═════ Supplied passage

Deployment Guide

Guide for deploying HybridInference in production.

Production Deployment

Using systemd

The recommended way to deploy HybridInference is using systemd for both the backend API and the frontend app.

Backend API service

  1. Install dependencies:

    cd hybridInference
    uv venv -p 3.10
    source .venv/bin/activate
    uv sync
    
  2. Create systemd unit file:

    sudo cp infrastructure/systemd/hybrid_inference.service /etc/systemd/system/
    
  3. Configure environment:

    Edit /etc/systemd/system/hybrid_inference.service and update:

    • WorkingDirectory

    • User

    • Environment variables

  4. Start the service:

    sudo systemctl daemon-reload
    sudo systemctl enable hybrid_inference.service
    sudo systemctl start hybrid_inference.service
    
  5. Check status:

    sudo systemctl status hybrid_inference.service
    journalctl -u hybrid_inference.service -f
    

Frontend service (Next.js)

For the FreeInference web UI, we recommend running the Next.js frontend as a separate systemd service on port 3001 and putting Nginx in front of it.

  1. Build the production frontend:

    cd hybridInference/frontend
    npm install
    npm run build
    
  2. Install the systemd unit:

    sudo cp infrastructure/systemd/freeinference-frontend.service /etc/systemd/system/
    
  3. Edit the unit if needed:

    Update /etc/systemd/system/freeinference-frontend.service:

    • User and Group

    • WorkingDirectory

    • ExecStart (Node.js path) if your Node.js binary is not in the default location

  4. Enable and start the frontend:

    sudo systemctl daemon-reload
    sudo systemctl enable freeinference-frontend.service
    sudo systemctl start freeinference-frontend.service
    sudo systemctl status freeinference-frontend.service
    

With this setup, the backend API listens on 127.0.0.1:8080 and the frontend on 127.0.0.1:3001. The next section shows how to expose both securely via Nginx and HTTPS.

Environment Variables

Required environment variables for production:

# API Keys
DEEPSEEK_API_KEY=your-key
GEMINI_API_KEY=your-key
LLAMA_API_KEY=your-key

# Database
DB_NAME=hybridinference
DB_USER=postgres
DB_PASSWORD=your-secure-password
DB_HOST=localhost
DB_PORT=5432

# Local vLLM (optional)

══════════

* Problems to work on *
A. According to the deployment guide, on what address does the backend API listen?
B. Output every line of the plant sheet records below as a Markdown table with the columns No. and Entry, omitting blank lines and leaving out the pictures.

═════ Records for the exercise

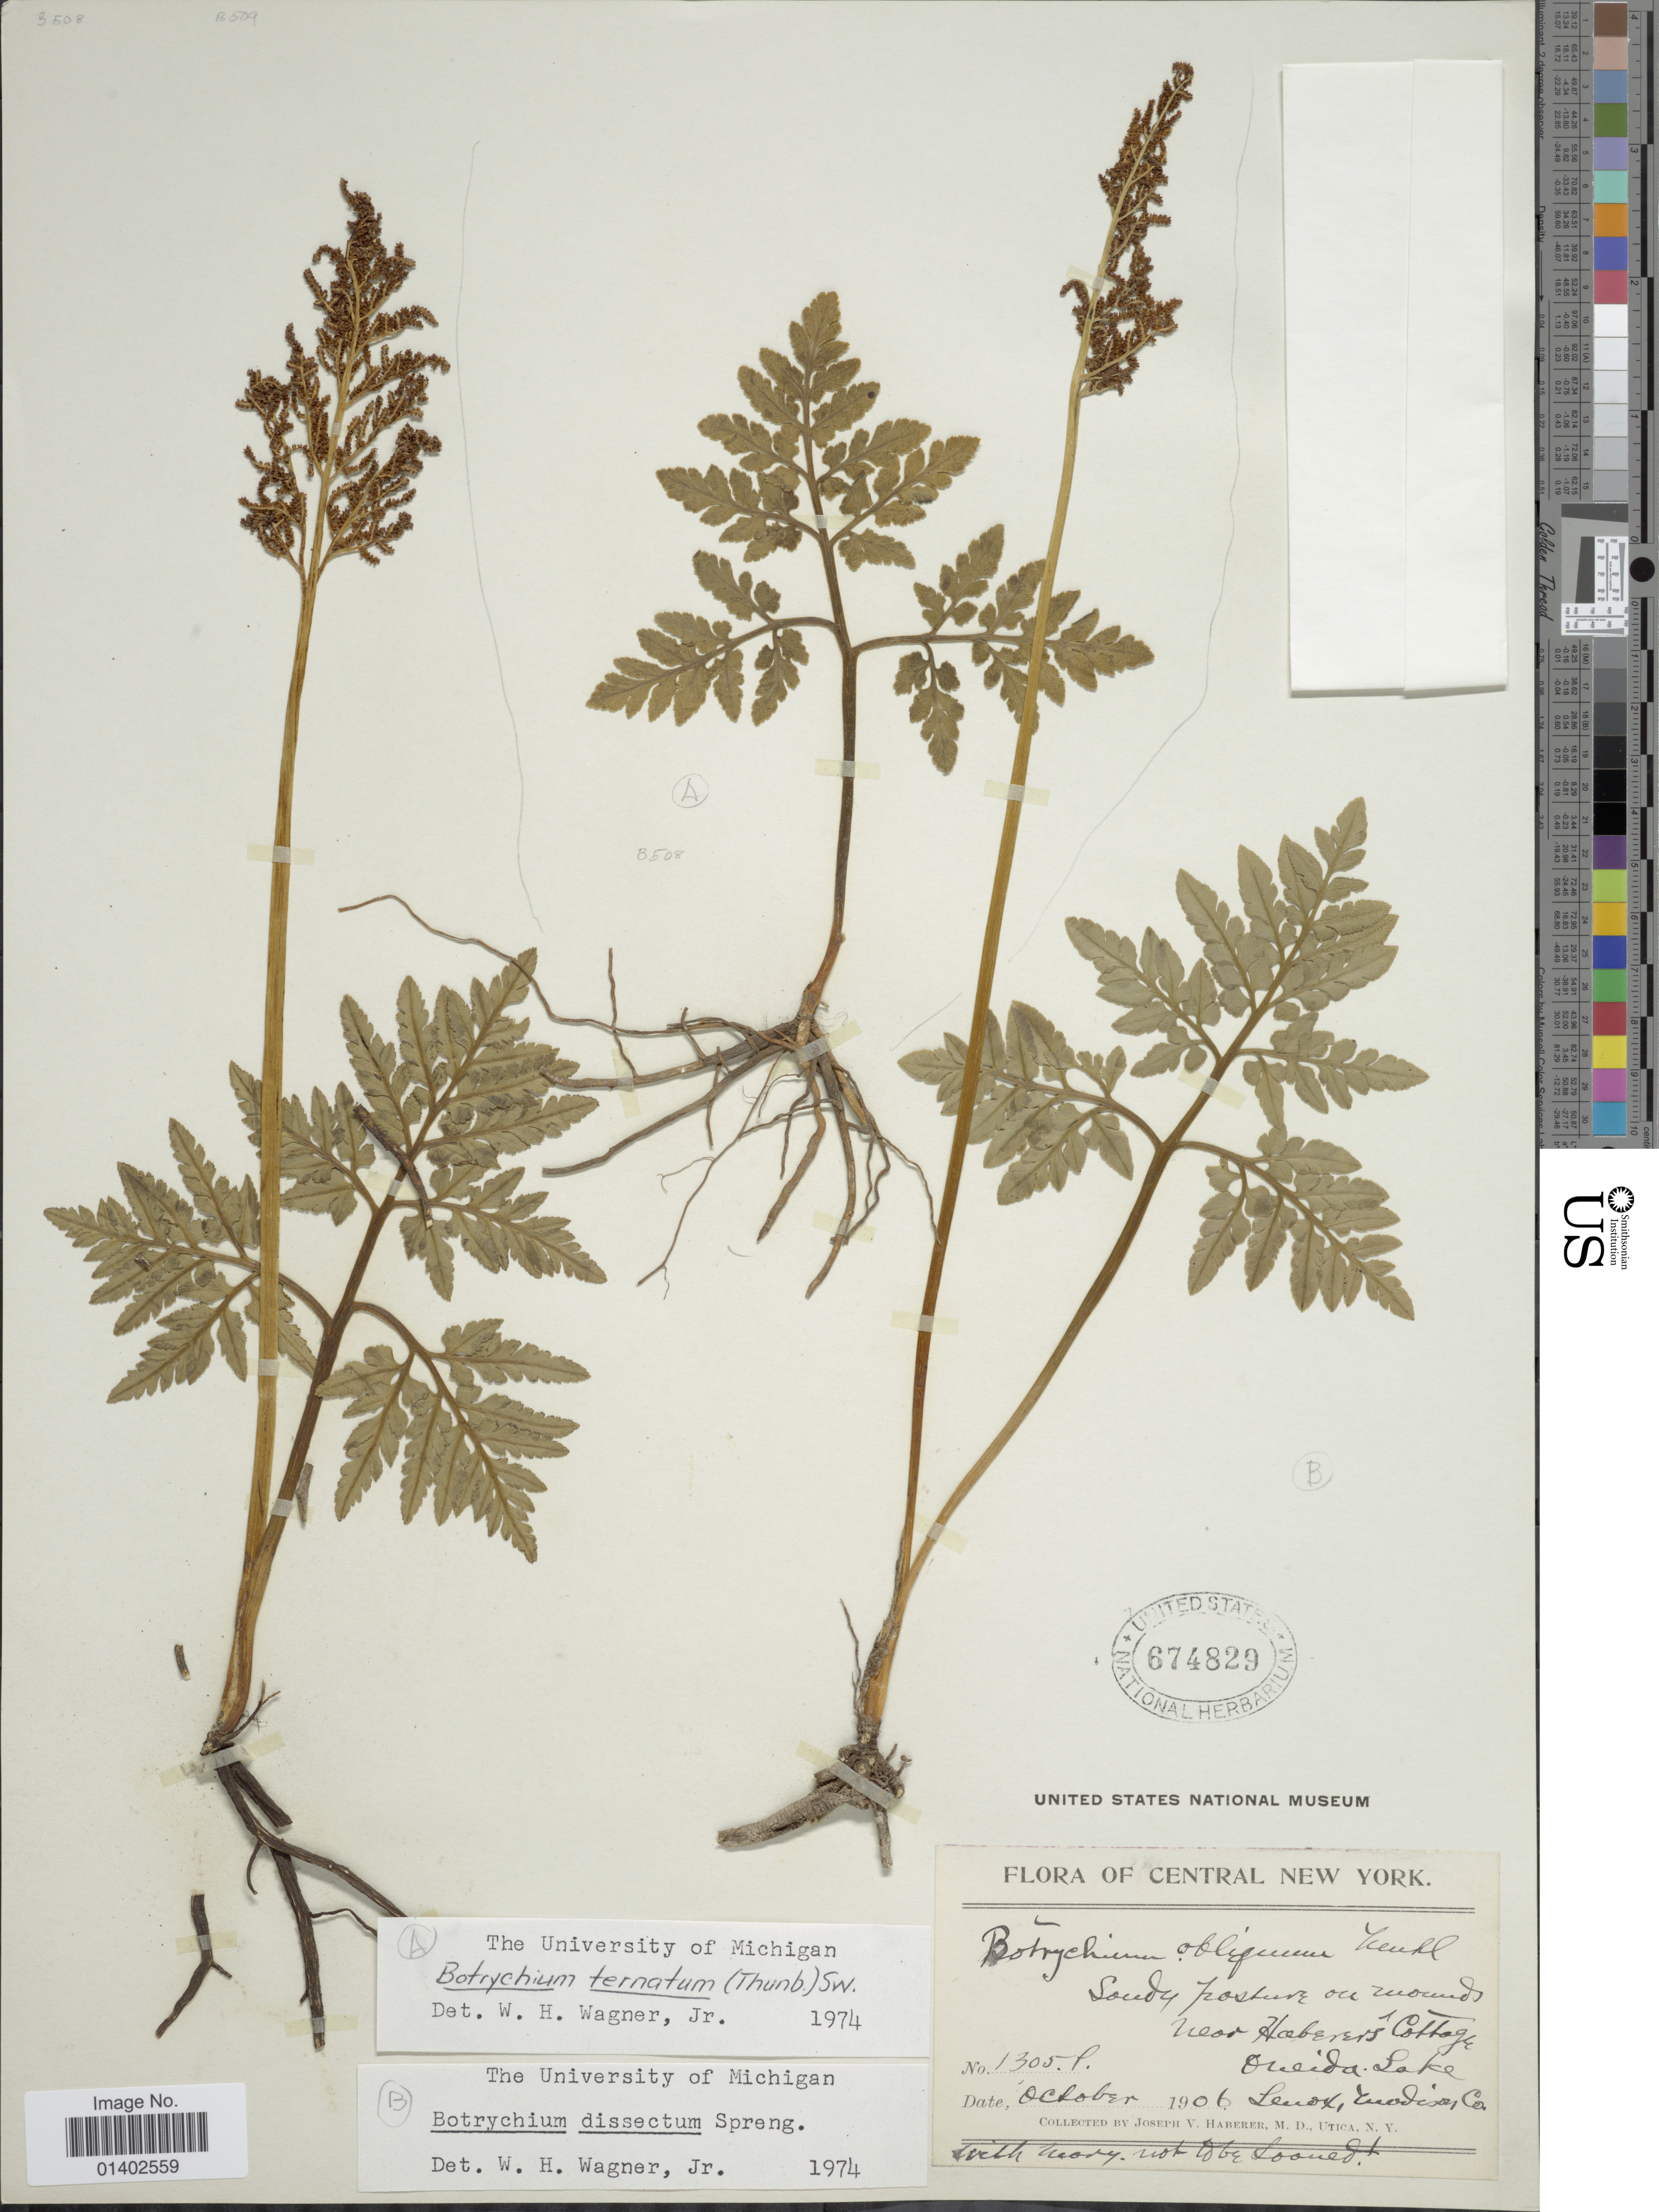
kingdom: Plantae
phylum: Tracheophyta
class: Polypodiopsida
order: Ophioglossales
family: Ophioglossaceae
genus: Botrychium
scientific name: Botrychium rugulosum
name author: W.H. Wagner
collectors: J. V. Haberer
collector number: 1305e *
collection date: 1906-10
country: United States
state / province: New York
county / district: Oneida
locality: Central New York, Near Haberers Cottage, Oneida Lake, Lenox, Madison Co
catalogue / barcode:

══════════

* Task-by-task solutions *
A. 127.0.0.1:8080

B.
| No. | Entry |
|---|---|
| 1 | kingdom: Plantae |
| 2 | phylum: Tracheophyta |
| 3 | class: Polypodiopsida |
| 4 | order: Ophioglossales |
| 5 | family: Ophioglossaceae |
| 6 | genus: Botrychium |
| 7 | scientific name: Botrychium rugulosum |
| 8 | name author: W.H. Wagner |
| 9 | collectors: J. V. Haberer |
| 10 | collector number: 1305e * |
| 11 | collection date: 1906-10 |
| 12 | country: United States |
| 13 | state / province: New York |
| 14 | county / district: Oneida |
| 15 | locality: Central New York, Near Haberers Cottage, Oneida Lake, Lenox, Madison Co |
| 16 | catalogue / barcode: |